Deze benadering past geheel in de visie van staatssecretaris Bleker, denkt de CvB. De beroepsorganisatie verwijst naar zijn interview met De Volkskrant van zaterdag 29 januari jl. In dat interview zegt de staatssecretaris dat hij "de verantwoordelijkheid voor natuur en landschap weer bij de mensen in de streek wil neerleggen". En dat is nu precies wat beroepsvissers ook willen: sport- en beroepsvissers die via de VBC's zelf verantwoordelijkheid dragen voor de visstand in het eigen viswater.


Duurzame visserij

De CvB hecht grote waarde aan het realiseren van een duurzame visserij door sportvissers en beroepsvissers op de binnenwateren. Bij de visserij op aal gebeurt dat al via het Nederlands aalbeheersplan. Alle beroepsvissers dienen daartoe sinds begin 2010 hun aalvangsten door te geven aan het ministerie van EL&I.
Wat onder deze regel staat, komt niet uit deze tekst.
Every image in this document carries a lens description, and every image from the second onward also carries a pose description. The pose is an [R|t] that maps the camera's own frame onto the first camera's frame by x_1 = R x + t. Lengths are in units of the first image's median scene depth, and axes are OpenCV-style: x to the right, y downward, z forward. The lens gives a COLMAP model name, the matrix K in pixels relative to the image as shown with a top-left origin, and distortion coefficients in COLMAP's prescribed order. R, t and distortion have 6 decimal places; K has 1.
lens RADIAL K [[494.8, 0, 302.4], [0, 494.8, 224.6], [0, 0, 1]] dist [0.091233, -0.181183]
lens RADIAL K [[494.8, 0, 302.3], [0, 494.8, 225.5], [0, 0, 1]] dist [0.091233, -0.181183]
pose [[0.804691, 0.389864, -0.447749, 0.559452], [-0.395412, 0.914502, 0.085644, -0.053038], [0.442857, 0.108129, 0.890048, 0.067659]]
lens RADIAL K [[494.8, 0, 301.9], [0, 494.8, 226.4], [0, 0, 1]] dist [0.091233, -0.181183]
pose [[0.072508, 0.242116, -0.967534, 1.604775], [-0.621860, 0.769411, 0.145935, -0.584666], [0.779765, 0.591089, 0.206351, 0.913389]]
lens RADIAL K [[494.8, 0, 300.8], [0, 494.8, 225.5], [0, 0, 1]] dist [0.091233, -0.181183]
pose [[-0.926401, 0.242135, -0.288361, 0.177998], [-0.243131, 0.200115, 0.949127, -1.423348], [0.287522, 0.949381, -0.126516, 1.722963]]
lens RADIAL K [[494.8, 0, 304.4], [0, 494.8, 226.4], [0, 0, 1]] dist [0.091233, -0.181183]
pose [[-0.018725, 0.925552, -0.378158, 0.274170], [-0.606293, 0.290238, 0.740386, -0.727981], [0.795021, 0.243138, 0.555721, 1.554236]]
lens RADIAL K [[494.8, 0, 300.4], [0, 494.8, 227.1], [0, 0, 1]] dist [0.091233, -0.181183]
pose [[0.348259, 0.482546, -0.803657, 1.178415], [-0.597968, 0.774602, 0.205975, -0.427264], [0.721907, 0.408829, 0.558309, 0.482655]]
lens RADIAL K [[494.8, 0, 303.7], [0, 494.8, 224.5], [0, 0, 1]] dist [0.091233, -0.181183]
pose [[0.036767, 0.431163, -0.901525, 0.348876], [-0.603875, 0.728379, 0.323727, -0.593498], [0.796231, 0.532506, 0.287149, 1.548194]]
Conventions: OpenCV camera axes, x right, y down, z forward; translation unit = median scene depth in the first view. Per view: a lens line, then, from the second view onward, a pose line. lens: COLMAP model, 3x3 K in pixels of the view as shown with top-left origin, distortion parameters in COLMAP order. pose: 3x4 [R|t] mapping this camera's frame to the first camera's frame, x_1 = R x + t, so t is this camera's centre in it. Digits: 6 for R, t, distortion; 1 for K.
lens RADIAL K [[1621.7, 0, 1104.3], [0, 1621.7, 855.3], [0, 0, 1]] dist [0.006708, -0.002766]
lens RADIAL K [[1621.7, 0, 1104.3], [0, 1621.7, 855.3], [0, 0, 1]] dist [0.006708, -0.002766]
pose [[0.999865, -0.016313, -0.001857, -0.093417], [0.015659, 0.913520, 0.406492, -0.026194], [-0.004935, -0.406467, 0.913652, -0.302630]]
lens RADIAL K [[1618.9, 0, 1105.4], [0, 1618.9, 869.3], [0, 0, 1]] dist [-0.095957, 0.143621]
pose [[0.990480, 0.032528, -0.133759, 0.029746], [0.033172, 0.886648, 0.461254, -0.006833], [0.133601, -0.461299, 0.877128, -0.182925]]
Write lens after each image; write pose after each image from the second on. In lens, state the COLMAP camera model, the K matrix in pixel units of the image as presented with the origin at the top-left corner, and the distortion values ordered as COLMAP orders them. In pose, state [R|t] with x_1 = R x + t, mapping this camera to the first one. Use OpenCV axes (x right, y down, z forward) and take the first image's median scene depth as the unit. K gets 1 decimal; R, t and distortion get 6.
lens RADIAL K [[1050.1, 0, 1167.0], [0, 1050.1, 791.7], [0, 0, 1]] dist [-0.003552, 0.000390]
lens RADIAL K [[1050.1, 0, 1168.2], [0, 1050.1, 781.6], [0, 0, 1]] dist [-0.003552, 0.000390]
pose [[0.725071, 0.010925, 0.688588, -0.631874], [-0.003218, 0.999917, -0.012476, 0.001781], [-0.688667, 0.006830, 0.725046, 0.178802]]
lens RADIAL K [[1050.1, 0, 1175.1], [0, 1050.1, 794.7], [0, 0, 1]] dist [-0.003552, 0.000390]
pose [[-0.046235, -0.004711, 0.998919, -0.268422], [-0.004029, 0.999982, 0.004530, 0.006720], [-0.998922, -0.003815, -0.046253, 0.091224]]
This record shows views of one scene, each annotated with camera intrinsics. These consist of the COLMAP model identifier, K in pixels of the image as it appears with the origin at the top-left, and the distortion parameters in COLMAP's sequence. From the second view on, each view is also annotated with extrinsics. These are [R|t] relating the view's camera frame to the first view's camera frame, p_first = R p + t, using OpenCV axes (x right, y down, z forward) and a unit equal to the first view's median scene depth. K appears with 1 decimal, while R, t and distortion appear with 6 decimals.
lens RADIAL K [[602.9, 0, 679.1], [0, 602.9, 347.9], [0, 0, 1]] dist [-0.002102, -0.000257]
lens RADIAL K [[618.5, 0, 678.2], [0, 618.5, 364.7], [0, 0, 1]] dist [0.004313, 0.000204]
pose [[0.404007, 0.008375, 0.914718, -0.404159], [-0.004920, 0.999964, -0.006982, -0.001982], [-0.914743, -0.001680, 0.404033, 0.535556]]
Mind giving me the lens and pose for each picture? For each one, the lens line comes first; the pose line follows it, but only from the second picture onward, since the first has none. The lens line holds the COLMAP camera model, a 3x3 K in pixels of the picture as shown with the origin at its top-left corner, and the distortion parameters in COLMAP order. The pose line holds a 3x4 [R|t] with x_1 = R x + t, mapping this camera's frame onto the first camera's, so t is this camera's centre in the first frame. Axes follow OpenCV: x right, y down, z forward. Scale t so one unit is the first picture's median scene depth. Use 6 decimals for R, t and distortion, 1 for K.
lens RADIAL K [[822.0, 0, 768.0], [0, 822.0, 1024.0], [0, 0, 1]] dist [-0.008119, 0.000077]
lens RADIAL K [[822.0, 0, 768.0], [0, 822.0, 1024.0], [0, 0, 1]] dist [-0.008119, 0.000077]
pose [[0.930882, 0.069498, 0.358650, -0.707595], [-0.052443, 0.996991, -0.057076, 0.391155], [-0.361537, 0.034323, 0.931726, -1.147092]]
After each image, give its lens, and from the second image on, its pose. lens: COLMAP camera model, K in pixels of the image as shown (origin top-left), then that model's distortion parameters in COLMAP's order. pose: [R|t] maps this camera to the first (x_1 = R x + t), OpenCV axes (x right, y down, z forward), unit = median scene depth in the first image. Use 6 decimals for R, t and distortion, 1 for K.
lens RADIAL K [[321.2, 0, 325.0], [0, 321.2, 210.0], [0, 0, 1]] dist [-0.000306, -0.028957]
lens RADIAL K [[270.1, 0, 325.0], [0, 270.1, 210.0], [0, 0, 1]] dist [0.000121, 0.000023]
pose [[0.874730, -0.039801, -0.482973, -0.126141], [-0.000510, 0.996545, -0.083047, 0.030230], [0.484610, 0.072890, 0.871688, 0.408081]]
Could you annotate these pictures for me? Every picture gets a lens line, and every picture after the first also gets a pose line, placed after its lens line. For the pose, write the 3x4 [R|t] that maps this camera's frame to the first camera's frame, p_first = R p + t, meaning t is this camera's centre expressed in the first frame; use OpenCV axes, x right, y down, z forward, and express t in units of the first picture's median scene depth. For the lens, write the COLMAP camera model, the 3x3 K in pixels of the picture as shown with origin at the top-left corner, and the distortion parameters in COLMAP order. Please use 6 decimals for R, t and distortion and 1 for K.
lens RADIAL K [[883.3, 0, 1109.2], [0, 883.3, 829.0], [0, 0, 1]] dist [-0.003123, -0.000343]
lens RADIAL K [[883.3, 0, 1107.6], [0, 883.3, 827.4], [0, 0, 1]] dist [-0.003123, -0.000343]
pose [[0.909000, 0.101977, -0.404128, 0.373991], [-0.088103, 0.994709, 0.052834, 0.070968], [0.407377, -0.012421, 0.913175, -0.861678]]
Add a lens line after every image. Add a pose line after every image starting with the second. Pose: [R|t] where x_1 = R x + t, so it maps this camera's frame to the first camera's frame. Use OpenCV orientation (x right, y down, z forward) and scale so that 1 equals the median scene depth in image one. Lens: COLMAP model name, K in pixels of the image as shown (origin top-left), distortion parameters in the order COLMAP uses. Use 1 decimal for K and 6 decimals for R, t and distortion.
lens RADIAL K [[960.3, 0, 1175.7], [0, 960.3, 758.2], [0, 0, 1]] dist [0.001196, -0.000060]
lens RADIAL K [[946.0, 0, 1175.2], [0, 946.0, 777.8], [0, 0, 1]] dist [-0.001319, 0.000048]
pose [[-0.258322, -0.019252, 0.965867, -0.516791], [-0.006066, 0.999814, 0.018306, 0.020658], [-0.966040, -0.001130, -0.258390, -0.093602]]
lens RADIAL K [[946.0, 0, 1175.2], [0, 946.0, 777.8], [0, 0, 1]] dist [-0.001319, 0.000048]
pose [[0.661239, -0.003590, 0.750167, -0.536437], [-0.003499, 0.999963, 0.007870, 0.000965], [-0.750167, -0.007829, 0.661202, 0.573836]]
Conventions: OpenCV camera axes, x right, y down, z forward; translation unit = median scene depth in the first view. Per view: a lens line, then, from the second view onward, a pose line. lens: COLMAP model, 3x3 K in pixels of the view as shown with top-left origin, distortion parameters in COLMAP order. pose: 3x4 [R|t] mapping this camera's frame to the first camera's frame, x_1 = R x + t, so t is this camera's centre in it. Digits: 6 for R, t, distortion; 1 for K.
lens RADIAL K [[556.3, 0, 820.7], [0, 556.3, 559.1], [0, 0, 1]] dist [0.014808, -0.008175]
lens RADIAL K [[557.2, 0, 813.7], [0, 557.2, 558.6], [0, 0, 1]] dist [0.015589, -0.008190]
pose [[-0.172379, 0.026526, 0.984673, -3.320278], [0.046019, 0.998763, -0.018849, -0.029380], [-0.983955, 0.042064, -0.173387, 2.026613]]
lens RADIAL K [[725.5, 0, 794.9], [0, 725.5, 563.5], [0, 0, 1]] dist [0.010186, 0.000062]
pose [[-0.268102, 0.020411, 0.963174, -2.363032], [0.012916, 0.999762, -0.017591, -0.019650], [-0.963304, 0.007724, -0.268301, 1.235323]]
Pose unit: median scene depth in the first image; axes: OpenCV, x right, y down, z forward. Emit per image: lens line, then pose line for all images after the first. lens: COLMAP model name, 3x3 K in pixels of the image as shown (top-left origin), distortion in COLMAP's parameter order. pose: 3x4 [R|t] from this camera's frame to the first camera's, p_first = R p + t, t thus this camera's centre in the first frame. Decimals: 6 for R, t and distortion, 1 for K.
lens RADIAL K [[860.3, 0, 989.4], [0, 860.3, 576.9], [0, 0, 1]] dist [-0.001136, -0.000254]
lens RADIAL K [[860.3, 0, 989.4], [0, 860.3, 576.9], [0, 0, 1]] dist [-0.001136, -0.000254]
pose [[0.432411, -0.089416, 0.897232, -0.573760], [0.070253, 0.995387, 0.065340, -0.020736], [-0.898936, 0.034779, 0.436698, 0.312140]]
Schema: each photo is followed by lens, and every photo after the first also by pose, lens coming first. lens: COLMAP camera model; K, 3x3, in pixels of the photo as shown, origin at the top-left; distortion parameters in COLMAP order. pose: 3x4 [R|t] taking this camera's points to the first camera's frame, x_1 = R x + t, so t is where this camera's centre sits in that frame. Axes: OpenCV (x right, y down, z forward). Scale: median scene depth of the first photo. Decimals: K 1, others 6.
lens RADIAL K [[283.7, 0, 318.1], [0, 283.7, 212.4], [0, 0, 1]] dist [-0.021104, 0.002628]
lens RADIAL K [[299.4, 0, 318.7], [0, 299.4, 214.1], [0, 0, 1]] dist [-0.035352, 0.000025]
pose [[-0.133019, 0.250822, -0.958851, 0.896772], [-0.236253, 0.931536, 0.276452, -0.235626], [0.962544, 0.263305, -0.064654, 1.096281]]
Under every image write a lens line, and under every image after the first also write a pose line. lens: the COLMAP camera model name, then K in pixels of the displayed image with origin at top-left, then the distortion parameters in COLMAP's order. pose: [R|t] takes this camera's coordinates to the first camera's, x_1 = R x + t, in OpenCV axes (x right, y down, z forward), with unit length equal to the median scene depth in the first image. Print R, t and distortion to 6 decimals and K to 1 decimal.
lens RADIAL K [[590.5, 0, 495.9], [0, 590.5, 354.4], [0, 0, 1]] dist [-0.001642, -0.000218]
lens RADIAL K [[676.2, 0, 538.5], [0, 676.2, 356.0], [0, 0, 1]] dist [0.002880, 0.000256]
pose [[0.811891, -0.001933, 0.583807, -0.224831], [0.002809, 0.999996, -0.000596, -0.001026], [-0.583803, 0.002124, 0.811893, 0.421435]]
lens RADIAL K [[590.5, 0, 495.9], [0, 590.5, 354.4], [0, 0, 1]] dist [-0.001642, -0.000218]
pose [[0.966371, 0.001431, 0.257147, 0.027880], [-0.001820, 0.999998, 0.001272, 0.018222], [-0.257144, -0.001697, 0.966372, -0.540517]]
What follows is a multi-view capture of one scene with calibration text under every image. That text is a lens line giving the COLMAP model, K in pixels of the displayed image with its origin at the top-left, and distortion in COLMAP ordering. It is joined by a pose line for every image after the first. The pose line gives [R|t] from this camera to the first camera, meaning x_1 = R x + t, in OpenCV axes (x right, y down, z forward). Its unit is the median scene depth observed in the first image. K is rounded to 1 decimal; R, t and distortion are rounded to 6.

Daarnaast heeft de beroepsvisserij in samenwerking met de palinghandel en de palingkweek zelf het initiatief genomen een keurmerk te ontwikkelen voor duurzame aal. Dit leidde tot de oprichting van de Stichting DUPAN (Duurzame Palingsector Nederland). De palingsector heeft via DUPAN tevens een aalherstelfonds ingesteld om activiteiten ter verbetering van de aalstand te financieren.
Op eenzelfde manier wil de CvB ook voor de overige vissoorten in de binnenwateren aan een duurzame visserij werken. Een eerste vereiste daarvoor is een betrouwbaar systeem voor onttrekkingsregistratie van schubvis, benadrukt de organisatie. In tegenstelling tot wat de staatssecretaris stelt in zijn antwoorden aan de Tweede Kamer, is geen enkele VBC erin geslaagd om een dergelijk systeem te ontwikkelen.